Government - Get Some Sleep!
By Maggie Fox - Reuters
Health and Science Correspondent
WASHINGTON - The dental student winked, blinked and yawned as he tried to stay awake. His car weaved across the center line. Finally, he succumbed, and for 12 long seconds he was sound asleep " at 55 miles an hour (88 kph).
The student, a sleep study volunteer whose actions were caught on videotape, luckily woke up and regained control of his car before anything bad happened.
The dramatic footage is being used by the National Highway Traffic Safety Administration (NHTSA) and the National Institutes of Health (NIH) in a new campaign warning students, shift workers and other sleep-deprived people about the dangers of driving while sleepy.
"As our culture moves to a 24-hour, seven-day-a-week operation and the number of shift workers continues to climb, the problem could worsen if actions are not taken now to reverse the trend of drowsy driving," Mortimer Downey, the deputy U.S. Transportation Secretary, told a news conference.
The NHTSA and the National Centre on Sleep Disorders Research (NCSDR) at the NIH estimate that 1,550 people were killed and 40,000 were injured every year in accidents caused by sleepy drivers.
"The trend to a 24-hour society has led to a tremendous problem with sleepiness behind the wheel," NHTSA Administrator Dr. Ricardo Martinez said.
The video provides clear evidence.
The NHTSA had identified several people at high risk of being sleepy behind the wheel, including the young student who was working and studying long hours. They agreed to have their cars fitted with special cameras.
In the footage, which was not staged, the unnamed volunteer was seen struggling to stay awake but ultimately failing.
Martinez also admitted falling asleep at the wheel while a medical student working long hours and often taking long road trips. He was never hurt, but Lil Militello, a registered nurse at the Kalieda Health System in Buffalo, New York, was.
Driving home after her 6 p.m. to 6 a.m. overnight shift, she went into a ditch one day. It took emergency workers an hour to cut her out of the wreckage of her car.
"What's scary about this is that I am a nurse. I know the risk. It just never occurred to me that it would affect me," she told the news conference.
Her hospital has initiated the kind of programme that the government wants to encourage all over the country.
"We now have a buddy system," she said.
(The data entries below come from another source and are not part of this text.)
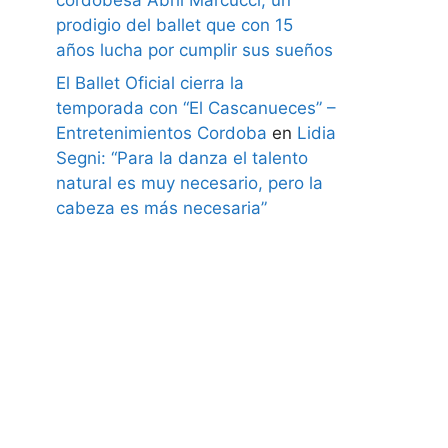
prodigio del ballet que con 15
años lucha por cumplir sus sueños
El Ballet Oficial cierra la
temporada con “El Cascanueces” –
Entretenimientos Cordoba
en
Lidia
Segni: “Para la danza el talento
natural es muy necesario, pero la
cabeza es más necesaria”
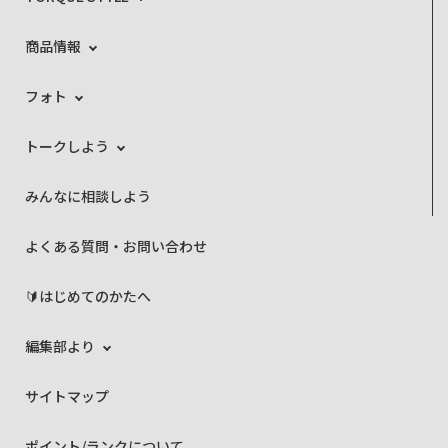
商品情報
フォト
トークしよう
みんなに相談しよう
よくある質問・お問い合わせ
🔰はじめてのかたへ
編集部より
サイトマップ
ポイント/ランクについて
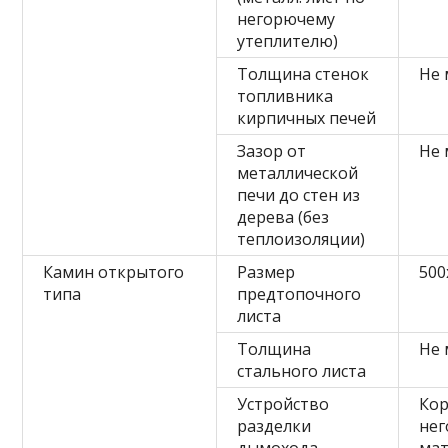
негорючему
утеплителю)
Толщина стенок
Не 
топливника
кирпичных печей
Зазор от
Не 
металлической
печи до стен из
дерева (без
теплоизоляции)
Камин открытого
Размер
500
типа
предтопочного
листа
Толщина
Не 
стального листа
Устройство
Кор
разделки
нег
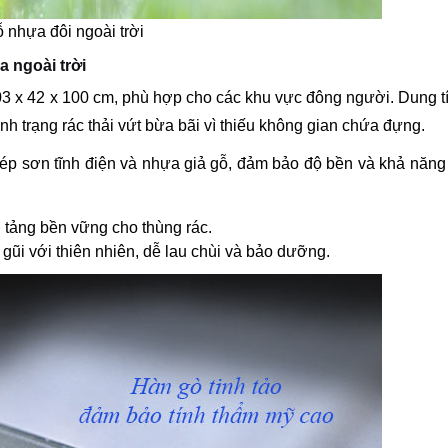
ỗ nhựa đôi ngoài trời
a ngoài trời
03 x 42 x 100 cm, phù hợp cho các khu vực đông người. Dung t
ình trạng rác thải vứt bừa bãi vì thiếu không gian chứa đựng.
ép sơn tĩnh điện và nhựa giả gỗ, đảm bảo độ bền và khả năn
 tảng bền vững cho thùng rác.
gũi với thiên nhiên, dễ lau chùi và bảo dưỡng.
Colleagues look out for signs of sleepiness in one another and take their car keys away if they feel it is necessary. "We drive you home and you can get your car later," Militello said.
They also swap babysitting so each nurse can get a solid block of sleep.
The NHTSA and NIH also are urging employers to increase the lighting at work and take other measures to help keep shift workers from becoming sleepy. Martinez said cost-cutting measures were putting employees at risk.
"They've cut back on environment and lighting services for them, which is exactly what they need," he said. "More than 15 million workers work in shifts. These workers feel forgotten."
Under the new program employers will be urged to counsel shift workers on how to get sleep at home, by blocking out noise, exercising and making sure family members know to leave them alone and let them sleep.
The agencies are looking into possible safety mechanisms to install in cars, such as infrared light detectors that can measure how wide-open the driver's eye is, and perhaps sound an alarm if the lids start to droop.
They will also run studies to see if rumble strips that warn drivers their cars are off the road might help.
In the end, there is only one cure for being drowsy behind the wheel, and that is sleep, said Dr. James Kiley, director of the NCSDR.
"The longer that you are awake," he said, "the sleepier you are going to be and the more impaired you are going to be in any task."